Un bodegón del pintor español Francisco de Goya y un retrato inédito de Pablo Picasso, oculto bajo sus trazos durante más de un siglo, se exhiben junto a obras de artistas impresionistas en una nueva exposición en el Instituto de Arte Courtauld en Londres, que abrió sus puertas al público la semana pasada. La muestra, titulada De Impresionismo, presenta una selección de pinturas postimpresionistas provenientes del museo del coleccionista Oscar Reinhart en Winterthur (Suiza), las cuales pueden ser vistas por primera vez en la historia, hasta el próximo 26 de mayo, fuera del país helvético.
Detalles de la exposición
El recorrido de la exposición inicia con las obras que precedieron al impresionismo, destacando el cuadro ‘Naturaleza muerta con tres filetes de salmón’ (1808-12) de Goya, que presenta marcadas vetas realistas y gotas de sangre, en contraposición al luminoso estilo pictórico del impresionismo. Según explica el subdirector del Courtauld, Barnaby Wright, esta obra “es la imagen perfecta” para dar comienzo a la exposición, ya que el artista suizo fue “el verdadero primer artista moderno” e inspiró a posteriores maestros como Cézanne o Manet.
Wright menciona que el “inquebrantable realismo” de la percepción de Goya sobre lo que la pintura puede realmente hacer para describir la naturaleza y la realidad fue inspiracional para los pintores impresionistas. Por esta razón, sorprende ver la pieza aragonesa a escasos metros de ‘Jarra florido con frutas’ (1900) pintada por Paul Cézanne, aunque el subdirector apunta que lo que une a ambos es el acercamiento al género de bodegones y cómo utilizaban este estilo para “comunicar emociones muy profundas”.
Obras destacadas
También se presenta una curiosa representación de ‘Don Quijote y Sancho Panza’ (1865-70) de Honoré Daumier, donde los míticos personajes de la novela de Miguel de Cervantes aparecen en un estilo que casi roza el cubismo. La exposición ocupa apenas dos salas contiguas y consiste en una treintena de pinturas, entre las cuales se encuentran figuras de Claude Monet, Henri Toulouse-Lautrec y Edgar Degas, así como cuadros de Vincent van Gogh de su serie del hospital en Arlés (Francia).
Descubrimiento de Picasso
Un aspecto notable de la exposición es el Retrato de Mateu Fernández Soto (1901) de Pablo Picasso, que pertenece a su emblemático periodo Azul. Para preparar la exposición, los curadores prestaron atención a la obra, convencidos de que “texturas, marcas y algunas pequeñas manchas de color sobre el predominante tono azulado final” sugerían que había algo oculto bajo la superficie.

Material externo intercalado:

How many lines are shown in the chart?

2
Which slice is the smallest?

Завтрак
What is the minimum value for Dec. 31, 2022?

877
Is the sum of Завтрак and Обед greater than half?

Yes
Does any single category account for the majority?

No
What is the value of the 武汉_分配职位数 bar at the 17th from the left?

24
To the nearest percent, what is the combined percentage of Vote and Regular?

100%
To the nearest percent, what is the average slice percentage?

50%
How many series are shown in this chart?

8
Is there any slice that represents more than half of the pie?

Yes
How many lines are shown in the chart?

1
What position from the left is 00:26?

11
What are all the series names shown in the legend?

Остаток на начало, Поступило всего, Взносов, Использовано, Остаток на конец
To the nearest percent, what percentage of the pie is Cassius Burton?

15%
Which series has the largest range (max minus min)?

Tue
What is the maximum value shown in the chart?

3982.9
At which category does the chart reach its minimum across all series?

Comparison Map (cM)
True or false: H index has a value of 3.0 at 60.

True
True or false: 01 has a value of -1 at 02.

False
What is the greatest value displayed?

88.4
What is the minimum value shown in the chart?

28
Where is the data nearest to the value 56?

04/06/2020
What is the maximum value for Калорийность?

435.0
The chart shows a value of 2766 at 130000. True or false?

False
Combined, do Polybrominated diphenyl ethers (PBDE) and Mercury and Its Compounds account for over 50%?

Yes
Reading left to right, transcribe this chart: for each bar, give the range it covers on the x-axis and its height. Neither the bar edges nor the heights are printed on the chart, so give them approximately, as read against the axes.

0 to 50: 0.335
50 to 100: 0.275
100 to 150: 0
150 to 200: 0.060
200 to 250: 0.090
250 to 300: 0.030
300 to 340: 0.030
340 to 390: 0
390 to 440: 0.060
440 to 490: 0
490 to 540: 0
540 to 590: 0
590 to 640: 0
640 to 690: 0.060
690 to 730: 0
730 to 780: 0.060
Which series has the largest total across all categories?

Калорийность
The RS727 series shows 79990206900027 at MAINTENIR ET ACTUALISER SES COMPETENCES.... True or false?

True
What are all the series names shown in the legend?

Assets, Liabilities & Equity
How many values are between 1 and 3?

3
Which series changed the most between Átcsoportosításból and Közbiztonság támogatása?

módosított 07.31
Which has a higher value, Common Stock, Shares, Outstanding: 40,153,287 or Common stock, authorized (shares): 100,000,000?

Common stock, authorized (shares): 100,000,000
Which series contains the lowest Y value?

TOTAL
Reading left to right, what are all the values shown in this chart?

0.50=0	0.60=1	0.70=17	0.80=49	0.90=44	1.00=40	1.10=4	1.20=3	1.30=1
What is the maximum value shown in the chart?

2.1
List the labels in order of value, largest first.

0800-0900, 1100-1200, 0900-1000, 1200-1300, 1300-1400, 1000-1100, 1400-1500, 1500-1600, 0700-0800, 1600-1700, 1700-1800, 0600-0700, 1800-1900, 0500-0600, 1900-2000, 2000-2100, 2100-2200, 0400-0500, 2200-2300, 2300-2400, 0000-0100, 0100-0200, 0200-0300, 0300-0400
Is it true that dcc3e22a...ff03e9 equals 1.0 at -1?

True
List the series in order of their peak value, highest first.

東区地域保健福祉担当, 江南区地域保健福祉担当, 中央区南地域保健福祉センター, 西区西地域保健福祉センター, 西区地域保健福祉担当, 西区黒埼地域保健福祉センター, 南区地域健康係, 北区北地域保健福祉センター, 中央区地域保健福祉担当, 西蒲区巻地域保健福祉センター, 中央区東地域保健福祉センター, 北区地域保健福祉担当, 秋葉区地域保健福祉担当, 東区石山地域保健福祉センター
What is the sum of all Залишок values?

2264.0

La tecnología de rayos X e infrarrojos fue utilizada para revelar de forma clara que la obra escondía una figura femenina, que se puede distinguir por su cabeza, cabello recogido en un moño, hombros curvados y dedos. Según el juicio de Barnaby Wright, la presencia de esta misteriosa mujer, cuya identidad se desconoce, “no está solo en las imágenes técnicas, sino también en la superficie si sabes dónde mirar”.
El instituto añade que este reciente descubrimiento no solo ayuda a comprender mejor la etapa inicial de Picasso, sino que también aporta conocimiento sobre el proceso creativo del artista, quien reutilizaba lienzos para pintar en su tiempo, lo que podría impulsar a otros museos e instituciones mundiales a escudriñar las tempranas obras del malagueño en busca de elementos ocultos.